* [Exercise prompt] Write out again, exactly, the lines below starting at the one with "left elbow: (1989, 467)" and ending at the one with "right shoulder: (1685, 442)".
+++ Supplied records
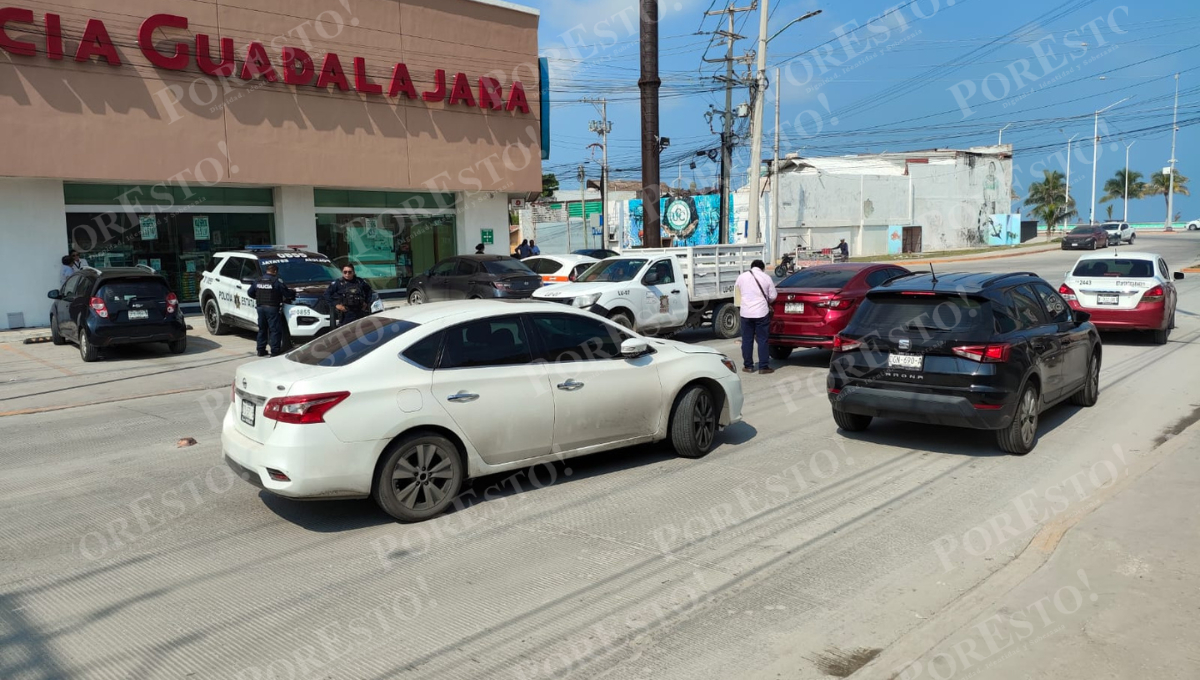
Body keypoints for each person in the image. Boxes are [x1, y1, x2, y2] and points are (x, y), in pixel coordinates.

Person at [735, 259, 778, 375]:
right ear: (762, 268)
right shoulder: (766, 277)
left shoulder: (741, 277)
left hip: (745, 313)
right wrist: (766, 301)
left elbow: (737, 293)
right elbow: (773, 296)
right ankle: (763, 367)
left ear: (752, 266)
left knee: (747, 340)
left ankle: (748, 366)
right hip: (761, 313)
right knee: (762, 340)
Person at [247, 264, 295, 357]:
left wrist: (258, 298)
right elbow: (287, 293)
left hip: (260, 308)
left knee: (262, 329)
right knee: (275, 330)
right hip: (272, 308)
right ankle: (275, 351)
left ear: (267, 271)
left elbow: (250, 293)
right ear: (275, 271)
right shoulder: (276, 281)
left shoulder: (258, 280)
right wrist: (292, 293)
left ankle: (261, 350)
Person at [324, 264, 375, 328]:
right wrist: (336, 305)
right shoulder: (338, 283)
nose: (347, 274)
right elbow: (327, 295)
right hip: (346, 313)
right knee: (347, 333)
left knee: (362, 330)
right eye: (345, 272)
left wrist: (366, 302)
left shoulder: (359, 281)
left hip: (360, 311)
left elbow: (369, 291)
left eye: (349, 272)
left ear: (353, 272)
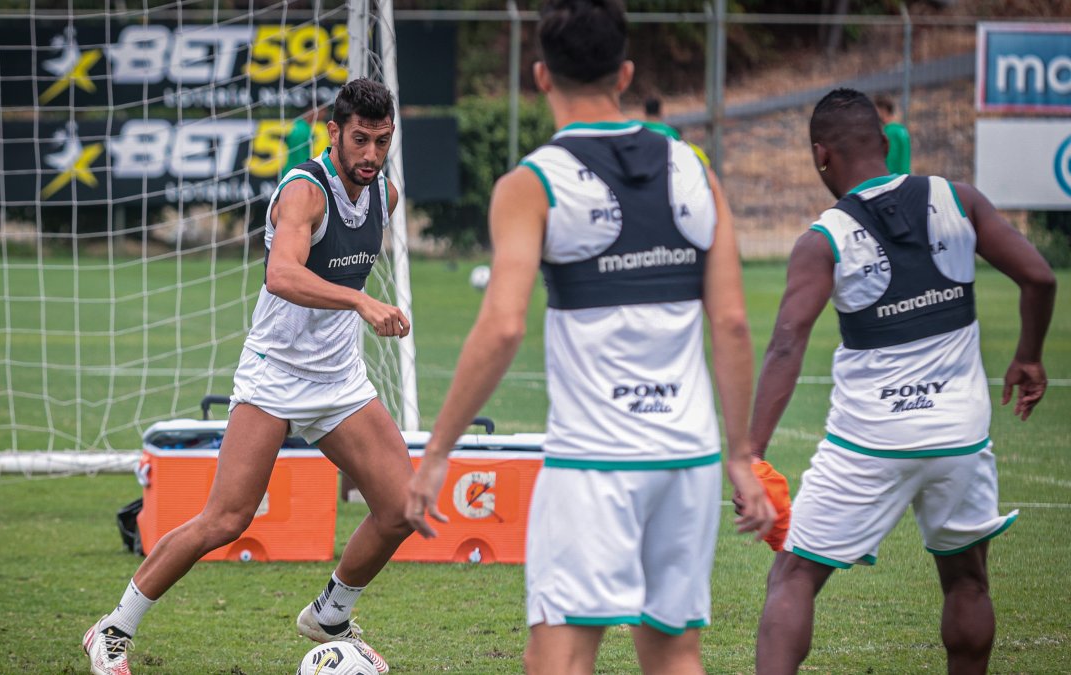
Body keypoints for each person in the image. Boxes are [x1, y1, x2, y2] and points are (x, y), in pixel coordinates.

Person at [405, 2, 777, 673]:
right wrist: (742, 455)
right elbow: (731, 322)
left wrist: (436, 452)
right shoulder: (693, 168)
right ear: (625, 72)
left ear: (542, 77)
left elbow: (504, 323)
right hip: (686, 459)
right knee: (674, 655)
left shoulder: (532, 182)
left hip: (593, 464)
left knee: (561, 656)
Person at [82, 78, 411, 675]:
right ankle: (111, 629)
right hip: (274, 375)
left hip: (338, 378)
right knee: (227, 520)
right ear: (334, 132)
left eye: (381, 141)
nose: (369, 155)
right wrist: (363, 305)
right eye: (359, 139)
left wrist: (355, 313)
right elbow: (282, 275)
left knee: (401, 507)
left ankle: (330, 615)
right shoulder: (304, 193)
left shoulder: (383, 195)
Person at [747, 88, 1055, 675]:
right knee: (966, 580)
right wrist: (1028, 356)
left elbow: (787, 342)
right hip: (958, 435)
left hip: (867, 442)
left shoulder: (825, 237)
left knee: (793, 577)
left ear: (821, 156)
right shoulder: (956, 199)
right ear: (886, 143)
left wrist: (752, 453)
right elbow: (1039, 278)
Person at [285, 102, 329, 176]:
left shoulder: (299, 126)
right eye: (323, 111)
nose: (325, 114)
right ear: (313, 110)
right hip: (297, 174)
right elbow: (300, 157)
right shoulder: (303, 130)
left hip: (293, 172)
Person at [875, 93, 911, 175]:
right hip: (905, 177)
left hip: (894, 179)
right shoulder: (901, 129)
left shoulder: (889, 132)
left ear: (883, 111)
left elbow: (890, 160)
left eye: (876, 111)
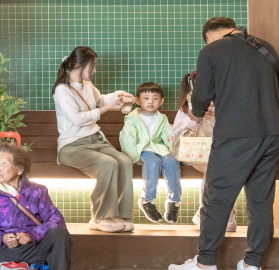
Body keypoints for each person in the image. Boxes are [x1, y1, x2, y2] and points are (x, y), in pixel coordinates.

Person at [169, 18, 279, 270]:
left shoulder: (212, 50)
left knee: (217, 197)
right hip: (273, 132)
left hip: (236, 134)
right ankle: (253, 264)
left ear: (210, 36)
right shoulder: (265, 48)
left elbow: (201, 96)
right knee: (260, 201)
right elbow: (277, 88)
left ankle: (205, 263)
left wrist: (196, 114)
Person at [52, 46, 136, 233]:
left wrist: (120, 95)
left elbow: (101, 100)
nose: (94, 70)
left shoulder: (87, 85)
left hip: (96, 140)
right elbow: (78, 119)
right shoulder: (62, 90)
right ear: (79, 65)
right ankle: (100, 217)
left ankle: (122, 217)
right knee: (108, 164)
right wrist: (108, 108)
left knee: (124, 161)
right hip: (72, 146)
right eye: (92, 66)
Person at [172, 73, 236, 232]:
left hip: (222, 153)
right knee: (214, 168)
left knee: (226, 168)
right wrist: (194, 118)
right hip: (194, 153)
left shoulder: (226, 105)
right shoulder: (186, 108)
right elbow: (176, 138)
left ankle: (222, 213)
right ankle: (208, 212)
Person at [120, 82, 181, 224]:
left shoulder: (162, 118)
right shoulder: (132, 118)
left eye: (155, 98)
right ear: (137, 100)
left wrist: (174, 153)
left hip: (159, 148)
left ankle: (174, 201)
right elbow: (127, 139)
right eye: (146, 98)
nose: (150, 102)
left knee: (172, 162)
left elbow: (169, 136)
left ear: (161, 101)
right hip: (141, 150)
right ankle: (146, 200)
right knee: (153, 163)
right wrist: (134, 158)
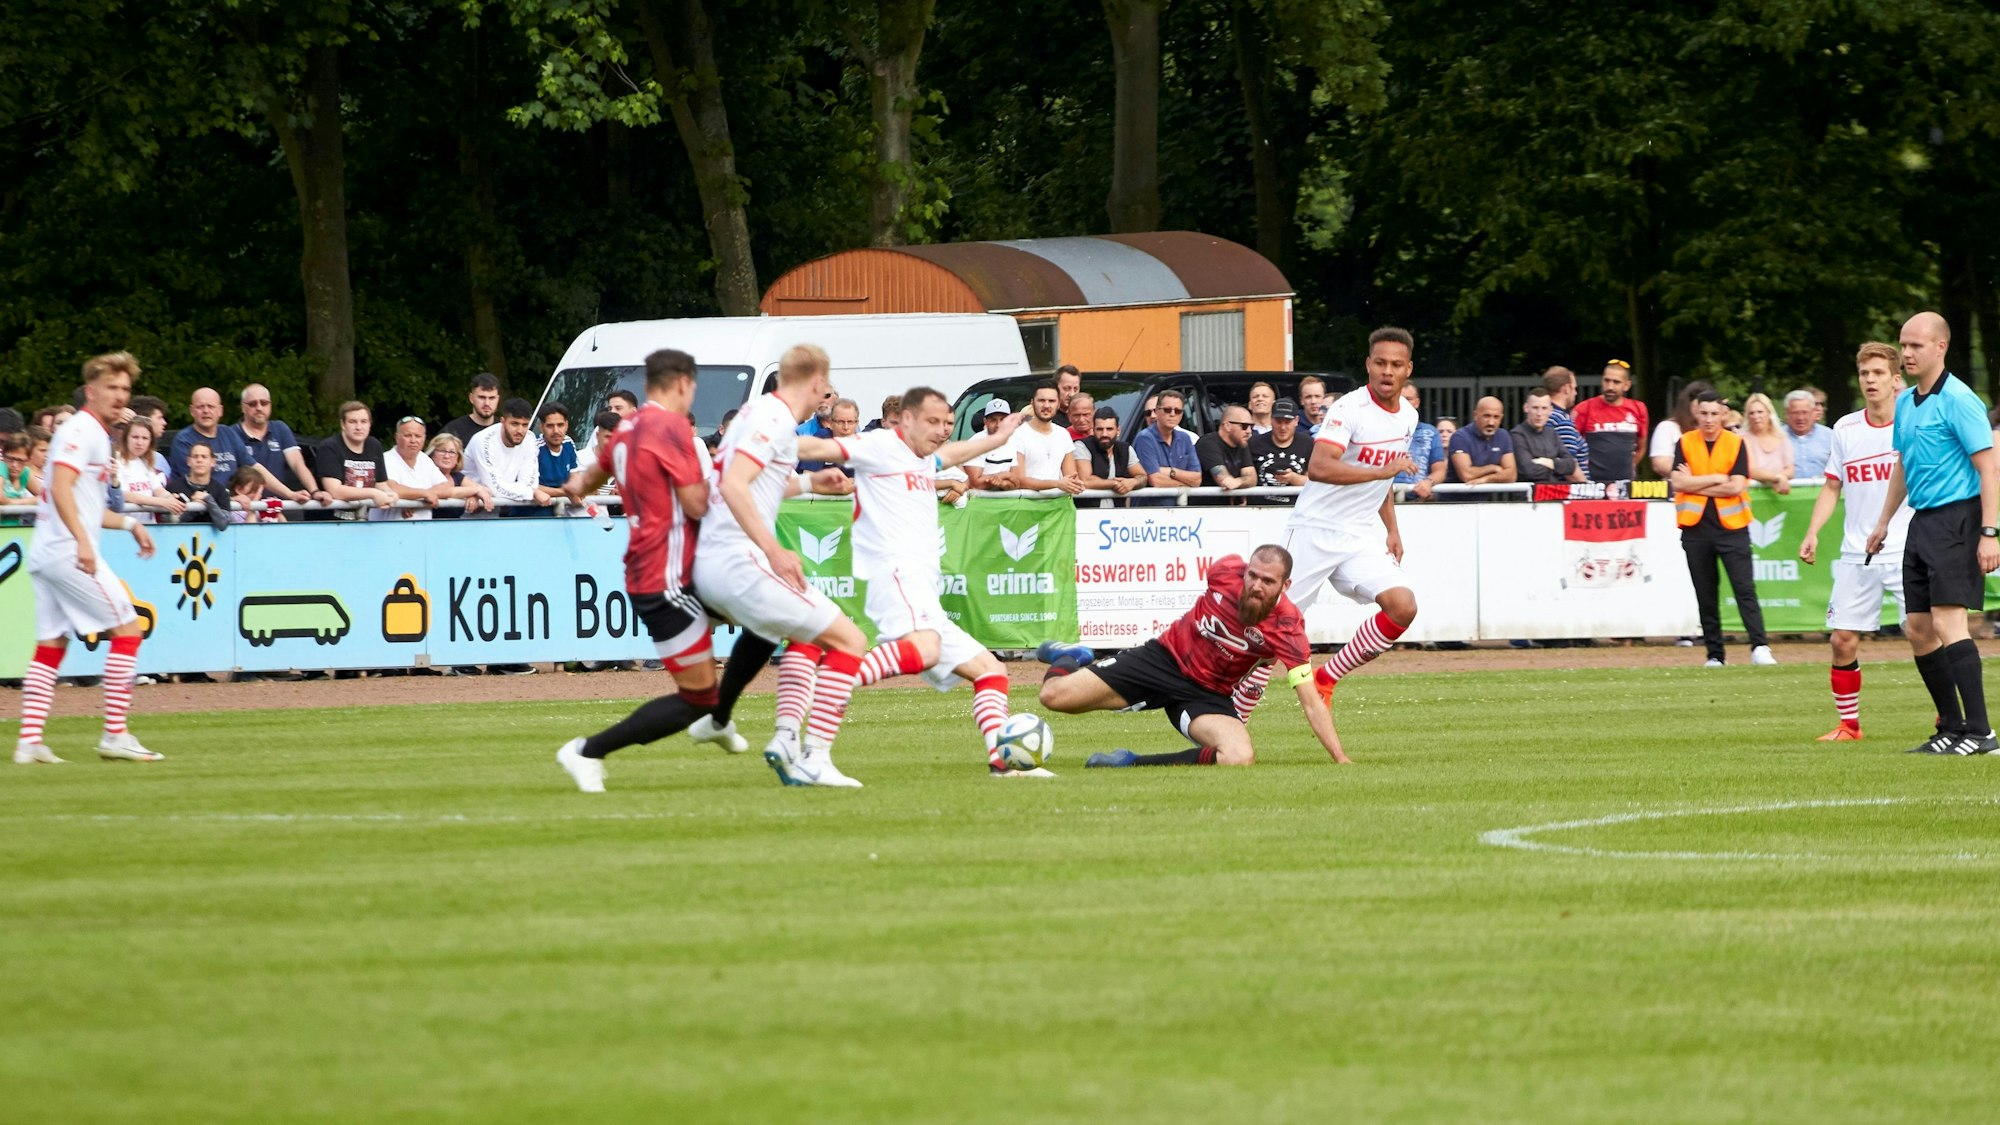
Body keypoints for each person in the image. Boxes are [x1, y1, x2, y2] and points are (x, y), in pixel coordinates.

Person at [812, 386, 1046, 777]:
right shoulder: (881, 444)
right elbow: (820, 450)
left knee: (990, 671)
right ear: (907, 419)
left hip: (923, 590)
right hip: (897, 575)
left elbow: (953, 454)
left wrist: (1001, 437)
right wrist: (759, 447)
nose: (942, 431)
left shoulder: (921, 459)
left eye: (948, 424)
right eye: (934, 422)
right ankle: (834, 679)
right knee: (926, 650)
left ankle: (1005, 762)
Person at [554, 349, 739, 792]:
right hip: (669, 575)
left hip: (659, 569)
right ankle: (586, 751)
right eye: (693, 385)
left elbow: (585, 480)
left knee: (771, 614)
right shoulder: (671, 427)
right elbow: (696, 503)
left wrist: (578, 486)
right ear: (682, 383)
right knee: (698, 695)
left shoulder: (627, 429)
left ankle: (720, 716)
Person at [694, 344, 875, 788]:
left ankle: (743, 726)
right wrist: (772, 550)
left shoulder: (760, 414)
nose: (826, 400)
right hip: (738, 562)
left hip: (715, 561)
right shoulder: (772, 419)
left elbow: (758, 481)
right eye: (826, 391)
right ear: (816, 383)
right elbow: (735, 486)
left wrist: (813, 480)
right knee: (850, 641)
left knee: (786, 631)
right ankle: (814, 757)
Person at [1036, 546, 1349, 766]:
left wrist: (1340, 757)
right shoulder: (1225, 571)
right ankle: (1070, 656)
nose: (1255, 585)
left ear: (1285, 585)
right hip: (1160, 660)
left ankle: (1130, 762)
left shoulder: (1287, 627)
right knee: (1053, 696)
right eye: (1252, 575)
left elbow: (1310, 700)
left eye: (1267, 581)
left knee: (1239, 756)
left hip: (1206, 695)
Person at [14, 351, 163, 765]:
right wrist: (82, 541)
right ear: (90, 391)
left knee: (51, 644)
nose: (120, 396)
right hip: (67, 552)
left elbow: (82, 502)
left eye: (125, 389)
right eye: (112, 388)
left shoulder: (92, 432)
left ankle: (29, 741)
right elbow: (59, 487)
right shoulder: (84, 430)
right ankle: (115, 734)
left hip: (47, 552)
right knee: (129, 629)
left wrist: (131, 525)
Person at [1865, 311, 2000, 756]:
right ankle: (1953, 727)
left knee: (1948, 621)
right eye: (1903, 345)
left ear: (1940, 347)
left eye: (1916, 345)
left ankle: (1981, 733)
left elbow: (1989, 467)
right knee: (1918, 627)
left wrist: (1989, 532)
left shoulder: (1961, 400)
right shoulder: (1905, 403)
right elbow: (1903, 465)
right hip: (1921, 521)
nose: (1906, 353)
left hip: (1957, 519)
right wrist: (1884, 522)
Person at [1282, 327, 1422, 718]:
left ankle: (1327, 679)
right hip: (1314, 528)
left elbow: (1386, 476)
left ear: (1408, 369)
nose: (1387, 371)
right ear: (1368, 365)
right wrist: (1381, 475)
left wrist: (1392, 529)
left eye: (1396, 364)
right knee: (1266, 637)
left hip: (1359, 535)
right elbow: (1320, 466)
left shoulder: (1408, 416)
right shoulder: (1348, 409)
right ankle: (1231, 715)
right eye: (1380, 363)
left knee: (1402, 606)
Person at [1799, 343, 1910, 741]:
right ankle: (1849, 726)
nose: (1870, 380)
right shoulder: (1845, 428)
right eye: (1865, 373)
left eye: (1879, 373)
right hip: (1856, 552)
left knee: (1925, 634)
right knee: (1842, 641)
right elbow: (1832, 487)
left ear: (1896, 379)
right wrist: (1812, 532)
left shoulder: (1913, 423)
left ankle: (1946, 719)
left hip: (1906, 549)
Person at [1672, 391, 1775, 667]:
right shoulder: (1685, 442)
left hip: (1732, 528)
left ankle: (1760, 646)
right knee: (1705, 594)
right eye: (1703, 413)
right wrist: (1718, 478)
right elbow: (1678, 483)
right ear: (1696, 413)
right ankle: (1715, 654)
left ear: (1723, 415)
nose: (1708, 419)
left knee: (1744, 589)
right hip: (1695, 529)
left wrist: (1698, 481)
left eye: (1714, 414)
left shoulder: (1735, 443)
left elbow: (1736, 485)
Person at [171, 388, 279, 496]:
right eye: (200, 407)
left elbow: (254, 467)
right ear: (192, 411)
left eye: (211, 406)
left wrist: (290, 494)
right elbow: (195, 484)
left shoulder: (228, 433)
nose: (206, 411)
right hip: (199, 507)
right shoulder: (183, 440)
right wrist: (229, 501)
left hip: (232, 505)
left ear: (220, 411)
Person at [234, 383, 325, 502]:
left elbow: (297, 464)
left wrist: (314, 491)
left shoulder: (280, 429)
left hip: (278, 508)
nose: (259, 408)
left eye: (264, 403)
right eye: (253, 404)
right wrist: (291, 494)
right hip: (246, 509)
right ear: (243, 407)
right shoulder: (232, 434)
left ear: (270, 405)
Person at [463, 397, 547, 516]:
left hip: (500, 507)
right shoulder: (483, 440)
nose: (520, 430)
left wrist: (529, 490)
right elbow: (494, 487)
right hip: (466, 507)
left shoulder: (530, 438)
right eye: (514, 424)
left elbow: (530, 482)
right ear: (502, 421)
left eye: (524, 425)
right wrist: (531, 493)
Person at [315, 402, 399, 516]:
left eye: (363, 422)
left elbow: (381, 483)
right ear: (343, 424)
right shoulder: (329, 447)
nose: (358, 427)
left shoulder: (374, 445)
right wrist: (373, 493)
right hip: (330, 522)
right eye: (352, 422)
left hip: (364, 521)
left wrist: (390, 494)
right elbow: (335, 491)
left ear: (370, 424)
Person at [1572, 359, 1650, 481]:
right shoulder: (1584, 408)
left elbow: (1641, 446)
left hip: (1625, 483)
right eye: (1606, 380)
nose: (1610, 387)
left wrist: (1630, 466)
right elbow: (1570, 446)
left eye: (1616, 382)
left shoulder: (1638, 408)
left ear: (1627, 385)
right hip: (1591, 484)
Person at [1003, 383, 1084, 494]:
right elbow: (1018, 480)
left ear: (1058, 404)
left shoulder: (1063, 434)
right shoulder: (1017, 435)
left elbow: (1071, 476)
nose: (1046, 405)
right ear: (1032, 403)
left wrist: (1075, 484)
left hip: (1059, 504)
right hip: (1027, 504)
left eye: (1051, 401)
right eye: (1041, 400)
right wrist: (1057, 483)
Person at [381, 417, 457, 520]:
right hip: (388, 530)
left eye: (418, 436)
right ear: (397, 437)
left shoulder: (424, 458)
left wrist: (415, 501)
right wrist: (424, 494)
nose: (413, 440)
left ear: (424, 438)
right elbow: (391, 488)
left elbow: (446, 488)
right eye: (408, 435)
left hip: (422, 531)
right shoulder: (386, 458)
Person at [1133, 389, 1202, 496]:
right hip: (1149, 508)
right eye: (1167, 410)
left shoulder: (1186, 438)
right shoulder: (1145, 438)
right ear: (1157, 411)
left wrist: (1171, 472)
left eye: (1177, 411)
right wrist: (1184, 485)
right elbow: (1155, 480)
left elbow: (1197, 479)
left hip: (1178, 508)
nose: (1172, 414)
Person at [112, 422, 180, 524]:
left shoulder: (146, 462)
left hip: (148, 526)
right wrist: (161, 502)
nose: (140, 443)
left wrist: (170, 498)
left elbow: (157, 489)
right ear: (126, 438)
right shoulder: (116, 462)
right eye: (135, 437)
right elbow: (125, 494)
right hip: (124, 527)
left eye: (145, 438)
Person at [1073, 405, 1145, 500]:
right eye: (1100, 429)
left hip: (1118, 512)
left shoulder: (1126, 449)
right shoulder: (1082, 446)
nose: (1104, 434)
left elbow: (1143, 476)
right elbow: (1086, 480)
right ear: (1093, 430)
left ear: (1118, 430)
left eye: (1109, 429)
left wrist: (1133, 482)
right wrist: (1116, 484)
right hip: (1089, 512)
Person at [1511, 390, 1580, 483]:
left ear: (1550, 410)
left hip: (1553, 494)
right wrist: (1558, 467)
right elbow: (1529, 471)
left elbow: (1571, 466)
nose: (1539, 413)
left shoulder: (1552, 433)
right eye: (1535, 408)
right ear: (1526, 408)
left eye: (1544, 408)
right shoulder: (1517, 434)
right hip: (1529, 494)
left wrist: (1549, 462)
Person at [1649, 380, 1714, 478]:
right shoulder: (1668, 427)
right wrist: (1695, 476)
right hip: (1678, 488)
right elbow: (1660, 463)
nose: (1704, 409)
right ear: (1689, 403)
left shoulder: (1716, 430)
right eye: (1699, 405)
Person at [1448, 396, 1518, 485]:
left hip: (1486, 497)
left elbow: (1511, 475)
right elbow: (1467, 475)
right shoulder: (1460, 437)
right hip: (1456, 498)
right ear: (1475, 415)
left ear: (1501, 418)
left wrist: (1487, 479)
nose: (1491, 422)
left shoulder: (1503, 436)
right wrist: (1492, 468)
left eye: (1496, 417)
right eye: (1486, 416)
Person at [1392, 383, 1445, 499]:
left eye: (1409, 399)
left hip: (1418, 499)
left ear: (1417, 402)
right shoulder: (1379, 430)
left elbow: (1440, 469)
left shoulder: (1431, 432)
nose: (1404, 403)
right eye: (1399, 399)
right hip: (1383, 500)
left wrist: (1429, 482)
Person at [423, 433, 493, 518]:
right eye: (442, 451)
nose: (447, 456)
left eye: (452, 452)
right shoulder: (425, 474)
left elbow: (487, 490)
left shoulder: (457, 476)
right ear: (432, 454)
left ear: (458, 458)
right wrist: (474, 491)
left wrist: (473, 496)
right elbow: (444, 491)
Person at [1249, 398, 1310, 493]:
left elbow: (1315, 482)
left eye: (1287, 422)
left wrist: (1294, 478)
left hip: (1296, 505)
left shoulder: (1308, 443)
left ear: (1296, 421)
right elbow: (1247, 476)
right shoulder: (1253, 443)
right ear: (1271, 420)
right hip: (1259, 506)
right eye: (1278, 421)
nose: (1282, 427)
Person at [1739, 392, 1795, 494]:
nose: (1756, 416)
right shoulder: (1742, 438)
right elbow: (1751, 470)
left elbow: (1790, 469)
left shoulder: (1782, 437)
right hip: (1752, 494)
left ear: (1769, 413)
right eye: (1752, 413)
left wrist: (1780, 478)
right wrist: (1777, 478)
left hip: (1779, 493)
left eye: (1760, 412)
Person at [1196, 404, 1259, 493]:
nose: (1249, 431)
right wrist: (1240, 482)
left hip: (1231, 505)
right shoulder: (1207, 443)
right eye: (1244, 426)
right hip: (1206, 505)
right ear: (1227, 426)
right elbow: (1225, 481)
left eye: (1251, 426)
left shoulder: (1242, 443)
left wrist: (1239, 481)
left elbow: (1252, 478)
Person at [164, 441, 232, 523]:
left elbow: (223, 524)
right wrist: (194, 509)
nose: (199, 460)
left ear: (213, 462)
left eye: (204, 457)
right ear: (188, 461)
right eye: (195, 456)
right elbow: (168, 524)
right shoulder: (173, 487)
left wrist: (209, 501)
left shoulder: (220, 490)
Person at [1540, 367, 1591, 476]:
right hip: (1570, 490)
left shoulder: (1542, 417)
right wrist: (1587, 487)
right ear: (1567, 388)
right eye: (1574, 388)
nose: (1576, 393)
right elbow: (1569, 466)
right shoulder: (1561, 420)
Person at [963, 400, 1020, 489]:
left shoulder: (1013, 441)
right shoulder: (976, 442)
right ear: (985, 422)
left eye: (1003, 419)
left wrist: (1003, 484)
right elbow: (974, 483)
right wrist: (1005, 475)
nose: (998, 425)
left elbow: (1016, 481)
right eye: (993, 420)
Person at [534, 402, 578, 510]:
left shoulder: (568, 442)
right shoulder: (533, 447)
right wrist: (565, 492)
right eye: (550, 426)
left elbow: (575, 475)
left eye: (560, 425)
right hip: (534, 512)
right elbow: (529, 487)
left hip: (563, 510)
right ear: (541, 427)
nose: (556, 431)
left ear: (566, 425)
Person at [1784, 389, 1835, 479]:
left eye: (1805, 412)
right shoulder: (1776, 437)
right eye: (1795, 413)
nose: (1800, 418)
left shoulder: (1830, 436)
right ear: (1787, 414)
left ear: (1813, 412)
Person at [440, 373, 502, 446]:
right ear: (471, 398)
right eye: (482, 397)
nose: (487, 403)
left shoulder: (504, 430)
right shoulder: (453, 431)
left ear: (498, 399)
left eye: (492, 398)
++++++
* [Reply]
left elbow: (1989, 467)
right knee: (1918, 627)
left wrist: (1989, 532)
left shoulder: (1961, 400)
right shoulder: (1905, 403)
right elbow: (1903, 465)
right hip: (1921, 521)
nose: (1906, 353)
left hip: (1957, 519)
right wrist: (1884, 522)
Person at [1282, 327, 1422, 718]:
left ankle: (1327, 679)
right hip: (1314, 528)
left elbow: (1386, 476)
left ear: (1408, 369)
nose: (1387, 371)
right ear: (1368, 365)
right wrist: (1381, 475)
left wrist: (1392, 529)
left eye: (1396, 364)
right knee: (1266, 637)
left hip: (1359, 535)
right elbow: (1320, 466)
left shoulder: (1408, 416)
right shoulder: (1348, 409)
right ankle: (1231, 715)
right eye: (1380, 363)
left knee: (1402, 606)
Person at [1799, 343, 1910, 741]:
right ankle: (1849, 726)
nose: (1870, 380)
right shoulder: (1845, 428)
right eye: (1865, 373)
left eye: (1879, 373)
right hip: (1856, 552)
left knee: (1925, 634)
right knee: (1842, 641)
right elbow: (1832, 487)
left ear: (1896, 379)
right wrist: (1812, 532)
left shoulder: (1913, 423)
left ankle: (1946, 719)
left hip: (1906, 549)
Person at [1672, 391, 1775, 667]:
right shoulder: (1685, 442)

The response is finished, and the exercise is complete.